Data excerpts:
---

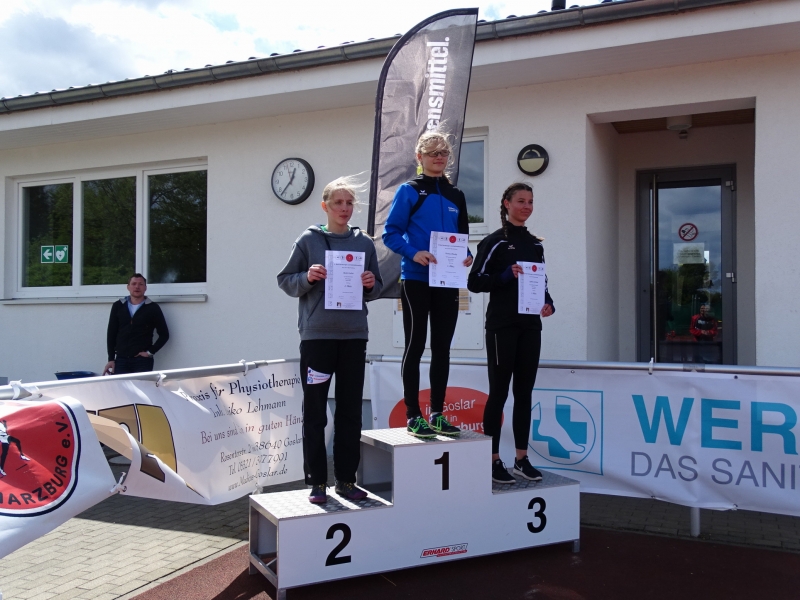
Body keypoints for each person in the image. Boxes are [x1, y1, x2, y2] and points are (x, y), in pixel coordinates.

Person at [277, 176, 383, 504]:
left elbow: (377, 287)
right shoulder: (309, 240)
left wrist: (370, 283)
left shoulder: (364, 243)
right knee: (315, 413)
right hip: (318, 338)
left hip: (353, 337)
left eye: (349, 203)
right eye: (338, 203)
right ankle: (317, 482)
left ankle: (347, 480)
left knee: (350, 412)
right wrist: (307, 277)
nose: (344, 208)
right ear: (325, 206)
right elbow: (285, 280)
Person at [383, 130, 473, 438]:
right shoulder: (410, 190)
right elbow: (390, 233)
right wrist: (414, 252)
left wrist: (467, 255)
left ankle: (437, 414)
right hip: (417, 279)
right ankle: (413, 415)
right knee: (416, 345)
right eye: (432, 152)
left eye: (443, 153)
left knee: (442, 349)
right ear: (419, 157)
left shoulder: (456, 195)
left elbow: (462, 239)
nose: (439, 157)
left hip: (448, 281)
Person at [468, 183, 555, 484]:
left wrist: (548, 302)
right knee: (499, 392)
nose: (526, 206)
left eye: (530, 201)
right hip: (502, 326)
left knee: (524, 393)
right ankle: (493, 460)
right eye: (520, 201)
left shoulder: (535, 245)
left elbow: (542, 282)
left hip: (530, 326)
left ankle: (521, 459)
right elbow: (474, 281)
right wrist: (505, 275)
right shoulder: (495, 241)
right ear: (507, 204)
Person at [103, 274, 170, 375]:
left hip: (142, 361)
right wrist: (111, 359)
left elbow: (164, 334)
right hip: (121, 360)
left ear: (145, 288)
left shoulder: (152, 308)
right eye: (134, 284)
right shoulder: (118, 306)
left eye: (140, 284)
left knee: (141, 385)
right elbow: (111, 333)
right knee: (121, 386)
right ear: (128, 287)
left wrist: (150, 352)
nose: (137, 287)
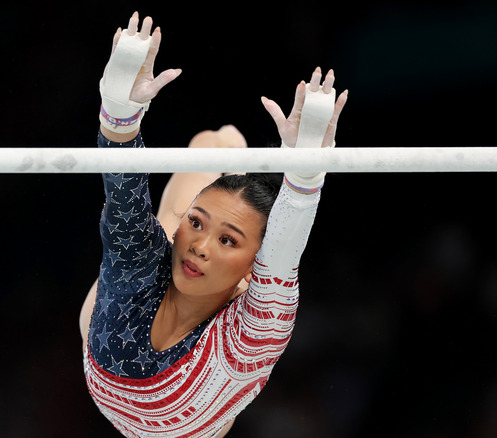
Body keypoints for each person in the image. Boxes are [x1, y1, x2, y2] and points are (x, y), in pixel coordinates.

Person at [79, 12, 347, 437]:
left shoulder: (246, 338)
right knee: (199, 171)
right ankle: (222, 161)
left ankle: (226, 157)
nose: (200, 246)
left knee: (214, 153)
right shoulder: (142, 265)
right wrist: (118, 111)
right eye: (200, 226)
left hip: (194, 403)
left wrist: (306, 175)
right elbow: (123, 188)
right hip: (125, 317)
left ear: (253, 268)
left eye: (226, 240)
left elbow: (281, 251)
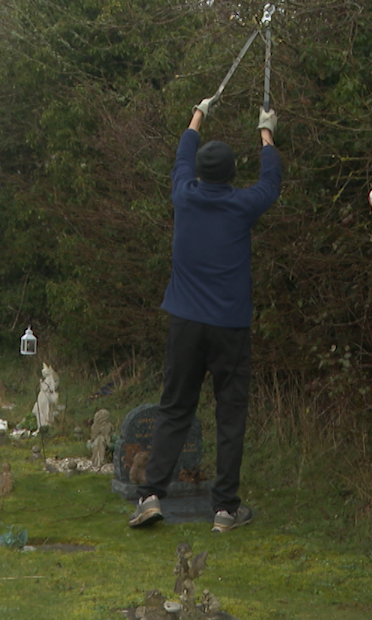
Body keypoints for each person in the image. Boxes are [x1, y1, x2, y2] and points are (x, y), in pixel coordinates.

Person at [129, 100, 282, 533]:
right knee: (230, 416)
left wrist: (198, 114)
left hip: (185, 324)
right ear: (232, 174)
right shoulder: (243, 204)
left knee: (175, 408)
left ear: (199, 172)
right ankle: (225, 510)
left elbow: (181, 155)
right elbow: (271, 181)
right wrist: (266, 135)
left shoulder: (184, 194)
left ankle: (150, 495)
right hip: (230, 326)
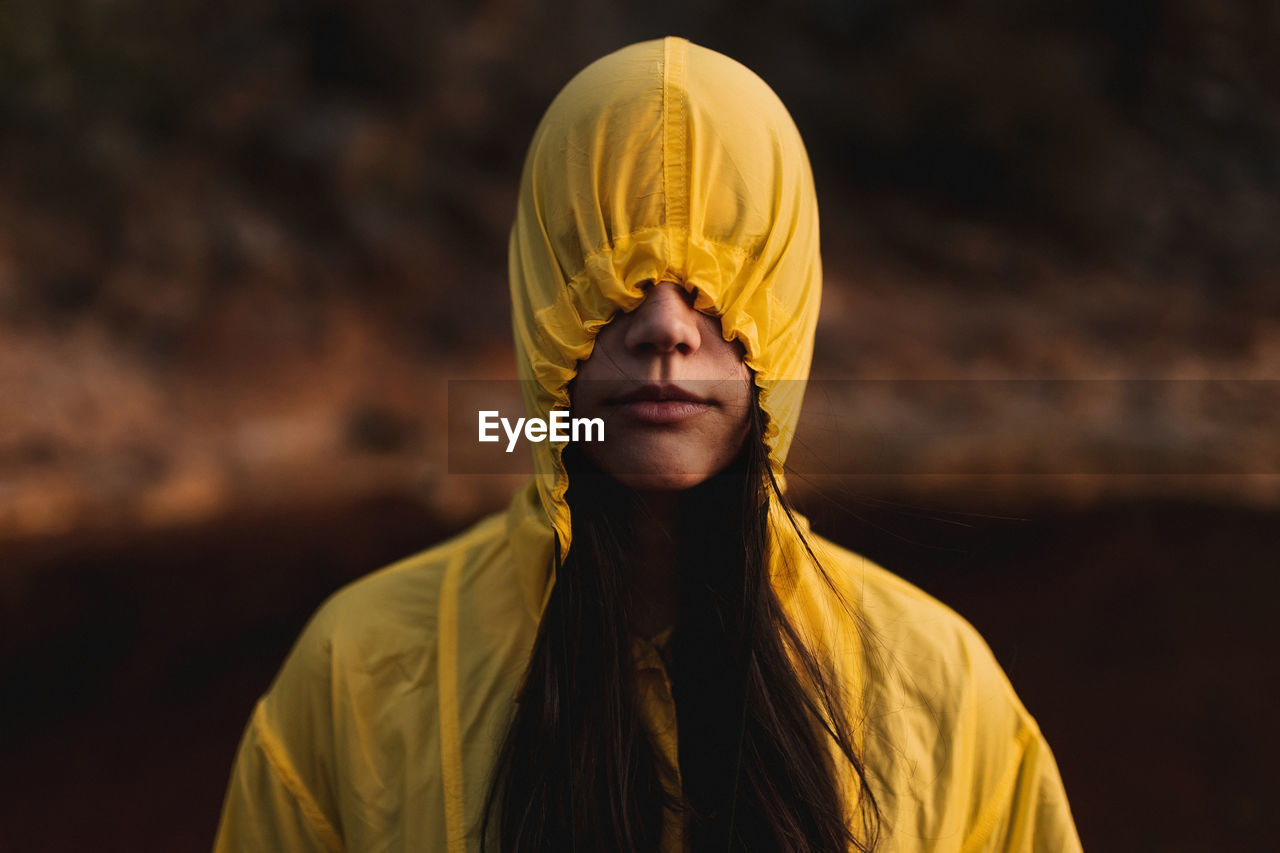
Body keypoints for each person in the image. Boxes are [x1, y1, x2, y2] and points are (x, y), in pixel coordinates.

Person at [213, 37, 1082, 852]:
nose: (664, 326)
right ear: (540, 288)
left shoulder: (942, 690)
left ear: (787, 301)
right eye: (610, 269)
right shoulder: (355, 674)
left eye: (718, 280)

---

For the records above, output each one exactly and skip any image.

Body keypoints for each person in the image. Boxes are [x1, y1, x2, y2] and points are (x, y), in pixel coordinates.

Person at [277, 176, 383, 504]:
left elbow: (377, 287)
right shoulder: (309, 240)
left wrist: (370, 283)
left shoulder: (364, 243)
right knee: (315, 413)
right hip: (318, 338)
left hip: (353, 337)
left eye: (349, 203)
right eye: (338, 203)
right ankle: (317, 482)
left ankle: (347, 480)
left knee: (350, 412)
right wrist: (307, 277)
nose: (344, 208)
right ear: (325, 206)
right elbow: (285, 280)
Person at [383, 130, 473, 438]:
right shoulder: (410, 190)
right elbow: (390, 233)
right wrist: (414, 252)
left wrist: (467, 255)
left ankle: (437, 414)
right hip: (417, 279)
right ankle: (413, 415)
right knee: (416, 345)
right eye: (432, 152)
left eye: (443, 153)
left knee: (442, 349)
right ear: (419, 157)
left shoulder: (456, 195)
left elbow: (462, 239)
nose: (439, 157)
left hip: (448, 281)
Person at [468, 183, 555, 484]:
left wrist: (548, 302)
right knee: (499, 392)
nose: (526, 206)
left eye: (530, 201)
right hip: (502, 326)
left knee: (524, 393)
right ankle: (493, 460)
right eye: (520, 201)
left shoulder: (535, 245)
left elbow: (542, 282)
left hip: (530, 326)
left ankle: (521, 459)
right elbow: (474, 281)
right wrist: (505, 275)
right shoulder: (495, 241)
right ear: (507, 204)
Person at [103, 274, 170, 375]:
left hip: (142, 361)
right wrist: (111, 359)
left elbow: (164, 334)
right hip: (121, 360)
left ear: (145, 288)
left shoulder: (152, 308)
right eye: (134, 284)
right shoulder: (118, 306)
left eye: (140, 284)
left knee: (141, 385)
right elbow: (111, 333)
right knee: (121, 386)
right ear: (128, 287)
left wrist: (150, 352)
nose: (137, 287)
Body keypoints for each person in the image. Boxes are [x1, y1, x2, y2] and points are (x, y), in pixel coordinates.

Person at [79, 12, 347, 437]:
left shoulder: (246, 338)
right knee: (199, 171)
right ankle: (222, 161)
left ankle: (226, 157)
nose: (200, 246)
left knee: (214, 153)
right shoulder: (142, 265)
right wrist: (118, 111)
right eye: (200, 226)
left hip: (194, 403)
left wrist: (306, 175)
right elbow: (123, 188)
right hip: (125, 317)
left ear: (253, 268)
left eye: (226, 240)
left elbow: (281, 251)
Body keypoints for each person in the image. Boxes are [x1, y1, x2, y2] and points are (x, y), in pixel coordinates.

Person at [129, 100, 282, 533]:
right knee: (230, 416)
left wrist: (198, 114)
left hip: (185, 324)
right ear: (232, 174)
right shoulder: (243, 204)
left knee: (175, 408)
left ear: (199, 172)
right ankle: (225, 510)
left elbow: (181, 155)
right elbow: (271, 181)
right wrist: (266, 135)
left shoulder: (184, 194)
left ankle: (150, 495)
right hip: (230, 326)
Body keypoints for each person in the image. Boxes are [x1, y1, x2, y2] and points are (x, y), in pixel coordinates.

Person at [213, 37, 1082, 852]:
nose: (664, 326)
right ear: (540, 288)
left shoulder: (942, 690)
left ear: (787, 301)
right eye: (610, 269)
right shoulder: (355, 674)
left eye: (718, 280)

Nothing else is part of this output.